An Italian judge has ordered the seizure of €779.5m ($835.5m) from short-term rental giant Airbnb, over alleged tax evasion.
Prosecutors say the firm failed to collect a tax from landlords on around €3.7bn of rental income.
Landlords in Italy are required to pay a 21% tax on their earnings.
Airbnb told the BBC that it was “surprised and disappointed at the action announced by the Italian public prosecutor”.
Airbnb spokesperson Christopher Nutly said the firm’s European headquarters had been working to resolve the matter with the Italian tax agency since June.
Mr Nutly added “We are confident that we have acted in full compliance with the law and intend to exercise our rights with respect to this issue.”
Three people who held managerial roles at Airbnb from 2017 to 2021 were also under investigation, Milan Tribunal prosecutors said in a statement.
In 2022, Airbnb challenged the Italian law requiring the company and other short-term rental providers to withhold 21% of the rental income from landlords and pay it to tax authorities.
The firm argued that Italy’s requirements on taxation contravened the European Union’s principle of freedom to provide services across the 27-country bloc.
The EU’s top court later ruled that Airbnb should abide by the requirements.

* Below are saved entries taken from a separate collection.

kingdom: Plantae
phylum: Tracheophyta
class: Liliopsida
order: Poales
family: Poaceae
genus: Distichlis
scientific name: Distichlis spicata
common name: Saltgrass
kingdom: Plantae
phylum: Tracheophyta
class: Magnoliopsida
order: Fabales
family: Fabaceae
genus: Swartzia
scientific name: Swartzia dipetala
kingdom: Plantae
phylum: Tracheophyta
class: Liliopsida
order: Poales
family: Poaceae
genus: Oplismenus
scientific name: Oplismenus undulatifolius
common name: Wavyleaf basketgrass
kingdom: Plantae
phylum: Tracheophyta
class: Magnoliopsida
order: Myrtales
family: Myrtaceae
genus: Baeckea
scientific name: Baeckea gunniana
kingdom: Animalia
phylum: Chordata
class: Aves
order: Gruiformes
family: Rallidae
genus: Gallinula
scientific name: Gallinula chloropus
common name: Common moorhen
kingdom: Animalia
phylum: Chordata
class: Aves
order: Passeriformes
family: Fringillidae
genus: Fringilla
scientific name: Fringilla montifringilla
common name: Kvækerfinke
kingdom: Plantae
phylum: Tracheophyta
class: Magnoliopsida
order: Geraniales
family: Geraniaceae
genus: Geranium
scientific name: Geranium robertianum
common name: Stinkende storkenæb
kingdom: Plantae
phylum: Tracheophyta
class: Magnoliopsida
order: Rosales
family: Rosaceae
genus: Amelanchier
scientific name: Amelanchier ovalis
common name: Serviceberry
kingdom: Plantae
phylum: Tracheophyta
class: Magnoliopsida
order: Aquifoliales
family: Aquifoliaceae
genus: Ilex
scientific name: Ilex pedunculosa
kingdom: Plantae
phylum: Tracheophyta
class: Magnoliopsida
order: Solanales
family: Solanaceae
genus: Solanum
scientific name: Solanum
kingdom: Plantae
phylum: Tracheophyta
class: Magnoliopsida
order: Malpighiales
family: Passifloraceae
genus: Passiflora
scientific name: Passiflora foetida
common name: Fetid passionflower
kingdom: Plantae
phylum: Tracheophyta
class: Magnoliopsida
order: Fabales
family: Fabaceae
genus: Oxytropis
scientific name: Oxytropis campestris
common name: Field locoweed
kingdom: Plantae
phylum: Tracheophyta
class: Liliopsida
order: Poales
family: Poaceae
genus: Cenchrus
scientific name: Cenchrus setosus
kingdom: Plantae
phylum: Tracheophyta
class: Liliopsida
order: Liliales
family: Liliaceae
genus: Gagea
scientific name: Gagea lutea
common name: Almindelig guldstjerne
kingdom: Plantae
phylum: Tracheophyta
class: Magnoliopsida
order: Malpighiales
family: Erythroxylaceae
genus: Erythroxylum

In recent years, Italian authorities have increased scrutiny of the tax practices of major companies like Airbnb, which has been operating in the country since 2008.
Italian prosecutors have launched tax-related inquiries against Netflix and Meta, according to media reports.
Last month, Italian politicians said they planned to crackdown on landlords who did not pay taxes on short-term rentals through platforms like Airbnb.
The co-ruling Forza Italia party said the country would move to introduce a national identification code for short-term rentals.
“That code will bring out the revenue of those who rent flats without declaring them,” Forza Italia leader and Deputy Prime Minister Antonio Tajani told reporters.
Politicians estimate that the move could boost Italy’s fiscal revenue by €1bn.